Pourtant, il serait très excessif de condamner l'intégralité de l'oeuvre de Voltaire sous prétexte que le personnage fut ambigu et que l'ambition qu'il se prêtait ne se traduisait jamais vraiment dans les faits. Que retenir de Voltaire ? Un grand talent de satiriste. S'inscrivant clairement dans la voie du libelle polémique, Voltaire a l'intelligence de donner une nouvelle forme à cette critique frontale et souvent peu subtile : le conte philosophique.
Derrière cette expression un brin pompeuse, on retrouve surtout de courts récits, souvent drôles, cherchant à tourner en dérision certaines personnes, ou idées, ainsi qu'à porter quelques estocades. Dans Candide, Voltaire critique la philosophie de Leibniz en la caricaturant ("Tout est pour le mieux dans le meilleur des mondes possibles"), comme il le fera avec Rousseau, mais ce n'est pas cela qu'il faut retenir. Sa critique est faible, grossière mais son écrit est éminemment drôle et bien mené. Voltaire joue de l'ironie et de la satyre avec brio.
L'extrait ci-dessous, de Candide, en est une belle illustration. Cunégonde surprend le docteur Pangloss, sophiste se faisant passer pour un philosophe, forniquant avec la femme de chambre. Derrière le langage ampoulé, les concepts et le développement intellectuel se cache en réalité une scène scabreuse. Voltaire caricature pour le plaisir du lecteur la philosophie de Leibniz en la transposant à une telle scène.

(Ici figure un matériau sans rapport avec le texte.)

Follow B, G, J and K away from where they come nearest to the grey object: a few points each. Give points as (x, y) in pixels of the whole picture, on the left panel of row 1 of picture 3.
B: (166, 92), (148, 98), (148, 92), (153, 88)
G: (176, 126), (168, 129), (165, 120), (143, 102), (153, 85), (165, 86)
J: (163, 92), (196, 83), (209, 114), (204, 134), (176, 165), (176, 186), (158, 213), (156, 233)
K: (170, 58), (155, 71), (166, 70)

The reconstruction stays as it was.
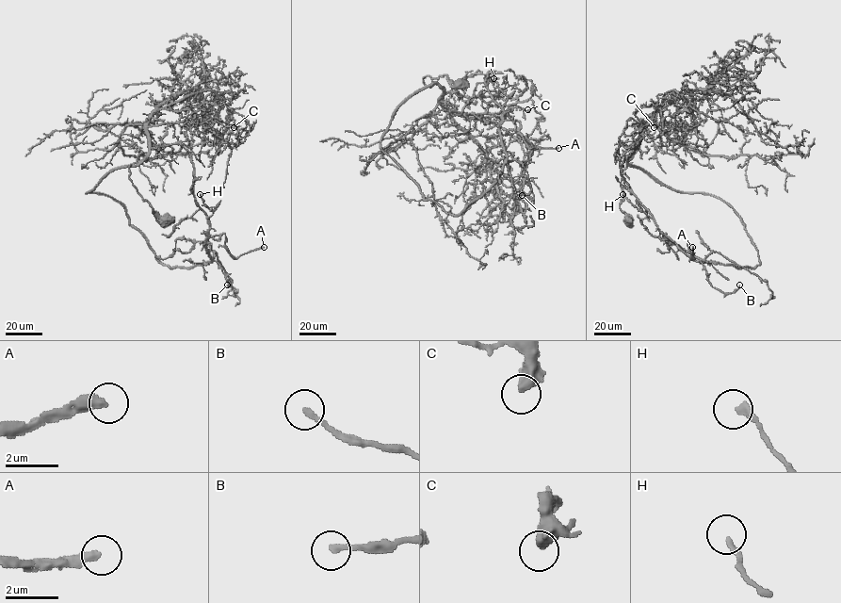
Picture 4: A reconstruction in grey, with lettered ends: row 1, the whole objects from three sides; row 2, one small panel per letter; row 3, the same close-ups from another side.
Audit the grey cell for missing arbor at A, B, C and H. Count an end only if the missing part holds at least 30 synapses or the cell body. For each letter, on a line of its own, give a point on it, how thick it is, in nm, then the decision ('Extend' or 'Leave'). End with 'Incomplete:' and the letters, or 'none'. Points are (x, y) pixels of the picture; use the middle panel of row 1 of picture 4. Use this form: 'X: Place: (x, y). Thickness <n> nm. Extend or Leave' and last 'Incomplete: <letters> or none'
A: Place: (558, 148). Thickness 360 nm. Extend
B: Place: (522, 195). Thickness 240 nm. Leave
C: Place: (527, 109). Thickness 480 nm. Leave
H: Place: (493, 78). Thickness 240 nm. Leave
Incomplete: A

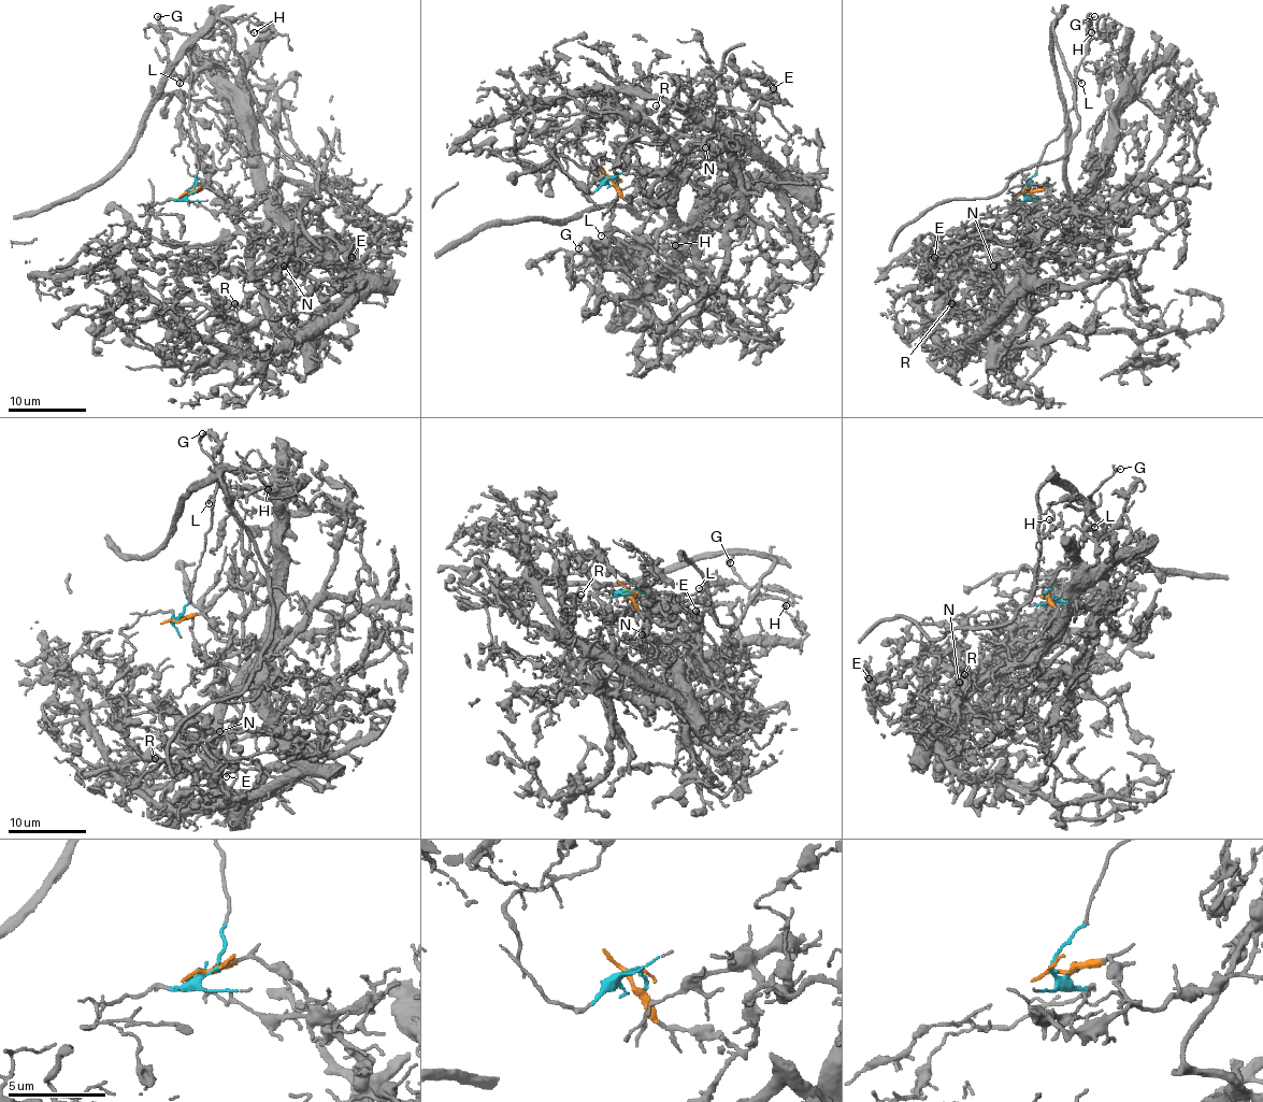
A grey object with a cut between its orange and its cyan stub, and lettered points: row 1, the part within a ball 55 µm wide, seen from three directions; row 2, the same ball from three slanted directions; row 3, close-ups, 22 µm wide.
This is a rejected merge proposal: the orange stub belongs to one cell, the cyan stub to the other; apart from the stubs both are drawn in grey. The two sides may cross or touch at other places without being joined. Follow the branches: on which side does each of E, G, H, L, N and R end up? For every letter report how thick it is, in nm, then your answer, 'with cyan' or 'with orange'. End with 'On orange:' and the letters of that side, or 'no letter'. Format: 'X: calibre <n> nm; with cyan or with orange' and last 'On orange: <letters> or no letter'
E: calibre 110 nm; with orange
G: calibre 120 nm; with cyan
H: calibre 150 nm; with cyan
L: calibre 100 nm; with cyan
N: calibre 150 nm; with orange
R: calibre 150 nm; with orange
On orange: E, N, R

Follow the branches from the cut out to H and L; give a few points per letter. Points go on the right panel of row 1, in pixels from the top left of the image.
H: (1023, 192), (1075, 104), (1075, 74), (1090, 39), (1087, 19), (1090, 33)
L: (1023, 192), (1041, 155), (1061, 133), (1068, 110), (1075, 104), (1075, 74), (1080, 82)

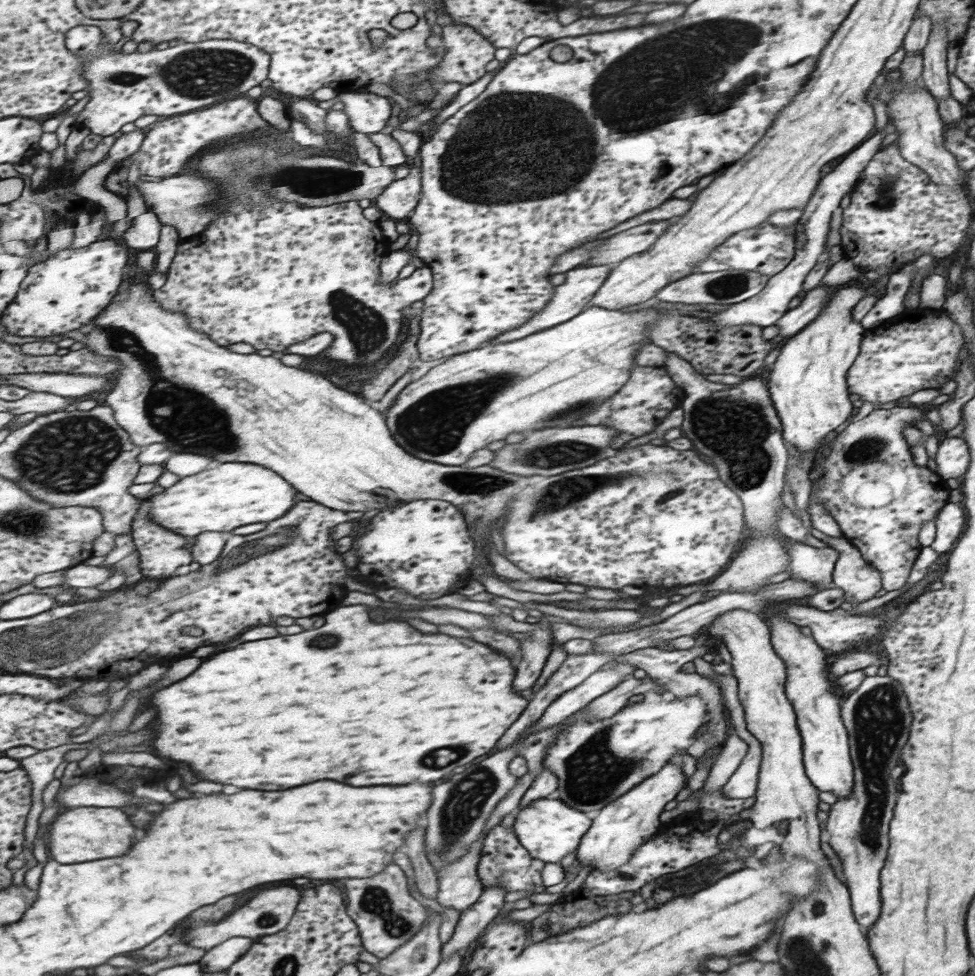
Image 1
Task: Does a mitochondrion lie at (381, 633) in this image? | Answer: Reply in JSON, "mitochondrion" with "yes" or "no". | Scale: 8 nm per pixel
{"mitochondrion":"no"}

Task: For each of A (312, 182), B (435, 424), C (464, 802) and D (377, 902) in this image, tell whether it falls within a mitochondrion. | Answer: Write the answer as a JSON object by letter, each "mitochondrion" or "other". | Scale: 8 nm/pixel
{"A":"mitochondrion","B":"mitochondrion","C":"mitochondrion","D":"mitochondrion"}

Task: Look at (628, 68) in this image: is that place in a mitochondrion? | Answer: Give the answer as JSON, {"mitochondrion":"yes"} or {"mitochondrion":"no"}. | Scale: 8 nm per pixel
{"mitochondrion":"yes"}

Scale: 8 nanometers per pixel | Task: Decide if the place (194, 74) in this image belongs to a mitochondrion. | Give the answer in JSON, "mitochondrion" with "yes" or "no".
{"mitochondrion":"yes"}

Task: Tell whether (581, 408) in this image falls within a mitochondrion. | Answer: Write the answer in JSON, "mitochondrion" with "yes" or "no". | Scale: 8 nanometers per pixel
{"mitochondrion":"yes"}

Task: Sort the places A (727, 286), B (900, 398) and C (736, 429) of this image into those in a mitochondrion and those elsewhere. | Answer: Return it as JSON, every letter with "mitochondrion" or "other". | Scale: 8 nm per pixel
{"A":"mitochondrion","B":"other","C":"mitochondrion"}

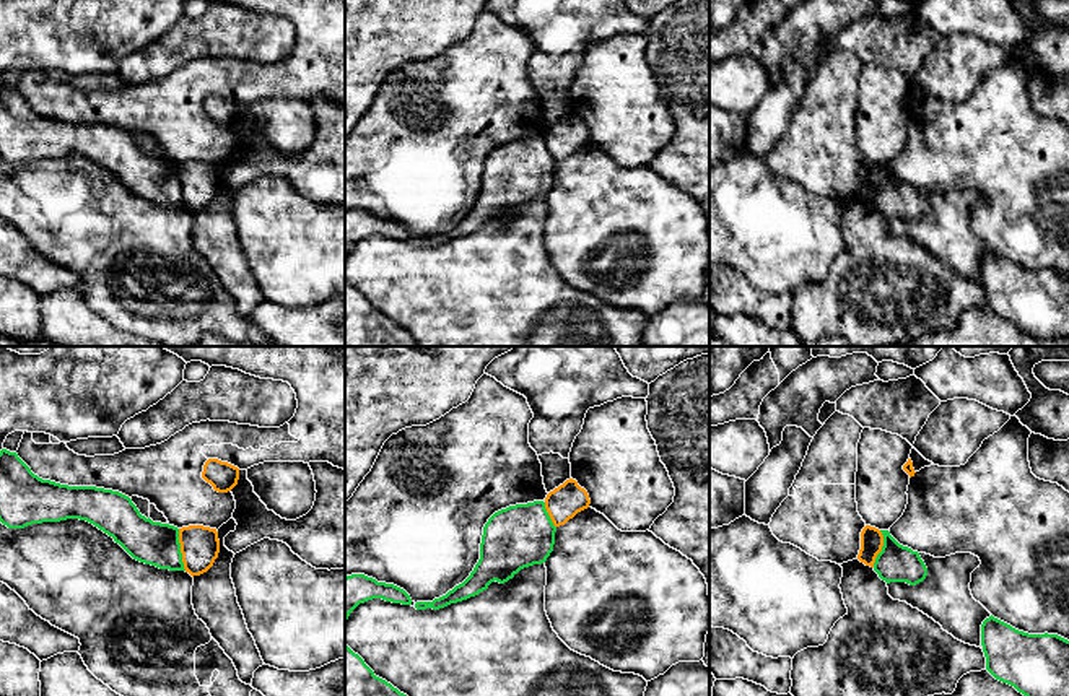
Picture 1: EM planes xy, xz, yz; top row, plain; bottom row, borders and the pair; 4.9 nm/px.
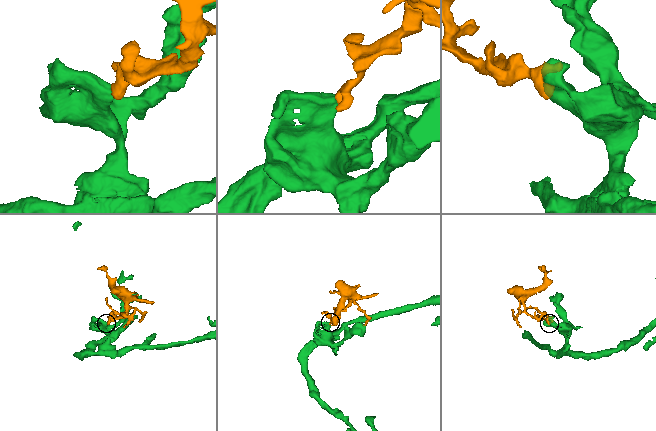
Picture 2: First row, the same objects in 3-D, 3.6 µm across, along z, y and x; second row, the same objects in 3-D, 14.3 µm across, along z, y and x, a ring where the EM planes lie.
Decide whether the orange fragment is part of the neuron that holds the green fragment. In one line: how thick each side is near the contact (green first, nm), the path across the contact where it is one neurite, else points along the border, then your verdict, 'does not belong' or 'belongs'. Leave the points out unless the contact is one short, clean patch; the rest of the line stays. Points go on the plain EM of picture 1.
220 nm thick on the green side, 190 nm on the other; border along xy (178, 165), (181, 197), (186, 205); does not belong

« Un jour, Cunégonde, en se promenant auprès du château, dans le petit bois qu’on appelait parc, vit entre des broussailles le docteur Pangloss qui donnait une leçon de physique expérimentale à la femme de chambre de sa mère, petite brune très jolie et très docile. Comme mademoiselle Cunégonde avait beaucoup de dispositions pour les sciences, elle observa, sans souffler, les expériences réitérées dont elle fut témoin ; elle vit clairement la raison suffisante du docteur, les effets et les causes, et s’en retourna tout agitée, toute pensive, toute remplie du désir d’être savante, songeant qu’elle pourrait bien être la raison suffisante du jeune Candide, qui pouvait aussi être la sienne ».